DOCUMENT SECTION →
>>

WDHS says little on staffing claim

Oamaru Hospital
Oamaru Hospital
Waitaki District Health Services is being-tight lipped on claims of staff shortages at Oamaru Hospital.

A source told the Otago Daily Times this week that there were 17 gaps in nursing shifts last week, periods where there was no doctor on duty in the hospital's emergency department and that there was a shortage of rostered staff heading into this weekend.

It was also claimed a doctor at the hospital was recently suspended on full pay for speaking out about the Waitaki District Council-controlled company's "proposal for change" document.

The confidential 18-page document, distributed to staff in early February, included a proposed staffing restructuring and the reconfiguration of the hospital's layout to increase efficiency.

Waitaki District Health Services chief executive Ruth Kibble did not confirm or deny the claims when asked by the Otago Daily Times if they were accurate, what the company had done to address them, if patient safety was being compromised and if the doctor had been suspended on full pay.

In an emailed response, she said filling rosters could be difficult for any hospital at any time.

"All hospitals around the country experience rostering issues in any given week. Management work well in advance to provide levels of staffing on any given day.

"Patient safety is always at the forefront of our thinking, as well as safe staffing levels."

She said the company would "not discuss with media employment matters that may compromise staff privacy".

Waitaki Community Hospital Action Group chairwoman Dr Janice Clayton said she was concerned by the claims.

"We understand that there are staff shortages and gaps in the nursing and doctor rosters but we are not in a position to confirm the details of this. We think this is a serious matter that could affect the safety of the staff and the patients.

"We understand there are clear protocols for these circumstances that are not being followed. We believe this will need an independent review. We think the relationship between staff, management and governance has reached a critical point where there is a lack of trust and confidence."

Staffing at the hospital has been a hot topic of conversation on social media platforms around the town since details of the "proposal for change" document were made public.

That, in an effort to clarify its details, resulted in a series of four community meetings being held earlier this month, at which Ms Kibble and Waitaki District Health Service clinical director Dr Pragati Gautama explained the proposed changes to the physical layout of the hospital and discussed the proposal and the consultation process for staff.

Speaking on the contentious issue of staffing at the first meeting on March 5, Ms Kibble said no final decision had been made with regards to the proposal.

"We need to get our staffing right with this, in terms of staffing levels and staffing mix.

"There is no decision at this particular time, but we need to review how we work to support our clinical service quality and give us a platform for our long-term sustainability."

<<

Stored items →
>>

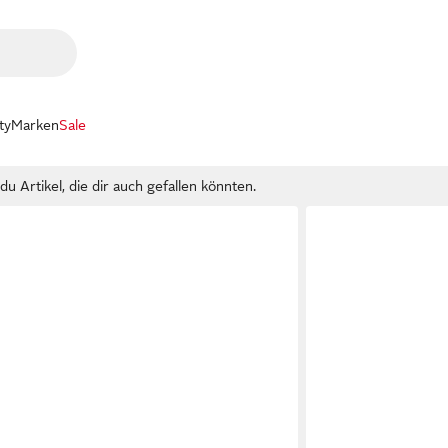
ty
Marken
Sale
u Artikel, die dir auch gefallen könnten.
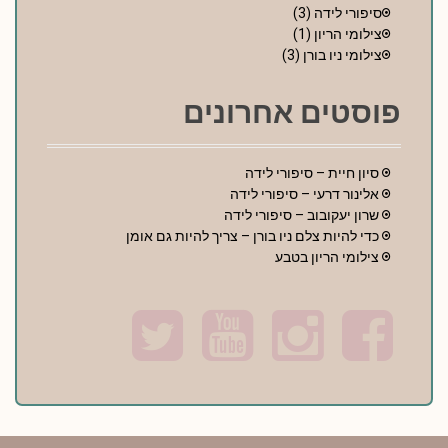
סיפורי לידה
(3)
צילומי הריון
(1)
צילומי ניו בורן
(3)
פוסטים אחרונים
סיון חיית – סיפורי לידה
אלינור דרעי – סיפורי לידה
שרון יעקובוב – סיפורי לידה
כדי להיות צלם ניו בורן – צריך להיות גם אומן
צילומי הריון בטבע
T
Y
I
F
w
o
n
a
i
u
s
c
t
t
t
e
t
u
a
b
e
b
g
o
r
e
r
o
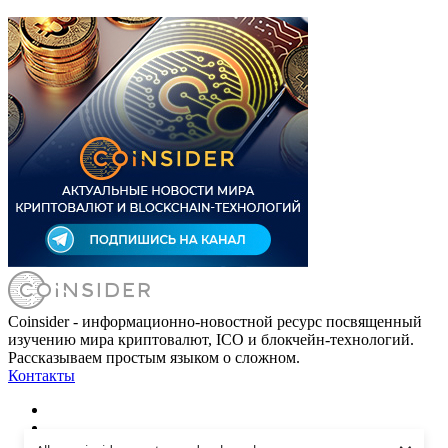
Coinsider - информационно-новостной ресурс посвященный
изучению мира криптовалют, ICO и блокчейн-технологий.
Рассказываем простым языком о сложном.
Контакты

<<

ACTIVITY 1 →
In the article on staffing at Oamaru Hospital, how many pages long is the confidential "proposal for change" document?
ACTIVITY 2 →
Reproduce word for word the stretch of the article on staffing at Oamaru Hospital from "In an emailed" through "by the claims.".

WRITTEN SOLUTION 1 →
18 pages.

WRITTEN SOLUTION 2 →
In an emailed response, she said filling rosters could be difficult for any hospital at any time.

"All hospitals around the country experience rostering issues in any given week. Management work well in advance to provide levels of staffing on any given day.

"Patient safety is always at the forefront of our thinking, as well as safe staffing levels."

She said the company would "not discuss with media employment matters that may compromise staff privacy".

Waitaki Community Hospital Action Group chairwoman Dr Janice Clayton said she was concerned by the claims.